▶ Texto de la página
====

Un grupo de investigadores del Instituto de Cabo Eleuthera, junto a aliados internacionales, detectó niveles preocupantes de contaminación de origen humano en tiburones del Caribe, evidenciando el impacto directo de la actividad humana en ecosistemas marinos.
El estudio analizó muestras de sangre de 85 tiburones capturados cerca de la isla de Eleuthera, en Bahamas. Los resultados confirmaron la presencia de cocaína, cafeína y distintos analgésicos, una combinación inédita que alerta sobre la degradación ambiental incluso en zonas consideradas remotas.
Según los científicos, es la primera vez que se documenta a nivel mundial la presencia de cafeína y acetaminofén en tiburones, mientras que el hallazgo de cocaína y diclofenac marca un precedente en las especies del archipiélago bahameño.
De los ejemplares evaluados, 28 presentaron rastros de estas sustancias en su sistema circulatorio. La cafeína fue el compuesto más detectado, seguida por diclofenac, acetaminofén y cocaína.

====

[Entradas de datos recopiladas]
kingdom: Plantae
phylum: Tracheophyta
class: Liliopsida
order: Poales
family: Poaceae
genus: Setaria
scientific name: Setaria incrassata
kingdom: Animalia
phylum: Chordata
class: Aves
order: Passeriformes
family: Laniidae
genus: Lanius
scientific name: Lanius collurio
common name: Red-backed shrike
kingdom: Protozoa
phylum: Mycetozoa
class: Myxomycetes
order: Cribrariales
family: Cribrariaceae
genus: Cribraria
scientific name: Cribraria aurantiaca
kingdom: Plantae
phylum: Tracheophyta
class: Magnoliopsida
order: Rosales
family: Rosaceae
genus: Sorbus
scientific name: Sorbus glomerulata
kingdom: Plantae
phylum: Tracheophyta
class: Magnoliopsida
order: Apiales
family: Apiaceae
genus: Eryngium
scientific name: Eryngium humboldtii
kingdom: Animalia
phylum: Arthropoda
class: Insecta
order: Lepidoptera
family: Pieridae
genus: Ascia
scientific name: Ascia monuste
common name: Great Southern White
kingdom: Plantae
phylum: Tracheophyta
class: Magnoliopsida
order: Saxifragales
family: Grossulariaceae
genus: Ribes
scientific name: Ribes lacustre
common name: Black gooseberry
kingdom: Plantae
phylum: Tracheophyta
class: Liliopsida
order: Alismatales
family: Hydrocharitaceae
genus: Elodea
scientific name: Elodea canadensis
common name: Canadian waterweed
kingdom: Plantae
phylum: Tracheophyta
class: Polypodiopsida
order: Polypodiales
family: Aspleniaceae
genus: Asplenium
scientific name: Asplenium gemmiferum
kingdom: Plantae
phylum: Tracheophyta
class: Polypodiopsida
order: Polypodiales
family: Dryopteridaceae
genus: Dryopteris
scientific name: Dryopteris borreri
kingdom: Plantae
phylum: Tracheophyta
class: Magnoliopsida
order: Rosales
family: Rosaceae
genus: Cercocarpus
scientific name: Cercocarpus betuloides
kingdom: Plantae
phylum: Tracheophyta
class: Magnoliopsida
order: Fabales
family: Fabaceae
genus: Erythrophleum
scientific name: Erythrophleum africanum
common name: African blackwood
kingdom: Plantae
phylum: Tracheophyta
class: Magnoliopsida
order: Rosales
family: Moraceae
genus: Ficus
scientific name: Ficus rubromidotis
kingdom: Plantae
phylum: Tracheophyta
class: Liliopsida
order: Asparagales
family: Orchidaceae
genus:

====

▶ Tareas pendientes
A - Según el texto sobre los tiburones del Caribe, ¿por qué es preocupante la combinación de sustancias hallada en la sangre de los tiburones? Responde en una a tres oraciones.
B - Indica si cada afirmación coincide con el texto sobre los tiburones del Caribe y cita las palabras que lo deciden: (i) se analizaron muestras de sangre de 85 tiburones; (ii) la cocaína fue el compuesto más detectado; (iii) es la primera vez en el mundo que se documenta cocaína en tiburones.
C - Retoma el texto sobre los tiburones del Caribe a partir de su última oración y continúalo.
Estos datos no hacen falta para resolver nada.

▶ Respuestas por tarea
A - Es una combinación inédita de cocaína, cafeína y distintos analgésicos. Alerta sobre la degradación ambiental incluso en zonas consideradas remotas.

B -
(i) Sí: "El estudio analizó muestras de sangre de 85 tiburones capturados cerca de la isla de Eleuthera".
(ii) No: "La cafeína fue el compuesto más detectado".
(iii) No: "el hallazgo de cocaína y diclofenac marca un precedente en las especies del archipiélago bahameño".

C -
Turismo y actividad humana bajo la lupa
La mayor concentración de contaminantes se localizó en el área conocida como The Aquaculture Cage, situada a unos 80 kilómetros de Nassau. Esta zona es frecuentada por embarcaciones recreativas y operadores turísticos que realizan inmersiones con tiburones.
Los investigadores apuntan a que el vertido de desechos y la constante interacción humana podrían estar alterando la composición química del entorno marino.
Aunque el informe preliminar no registra daños físicos graves en los animales, sí se han detectado cambios en sus indicadores biológicos, lo que sugiere efectos a largo plazo aún no completamente comprendidos.
Los expertos advierten que la presencia de estos químicos representa un riesgo para el equilibrio del ecosistema, clave para la biodiversidad y para sectores como el turismo y la conservación en el Caribe.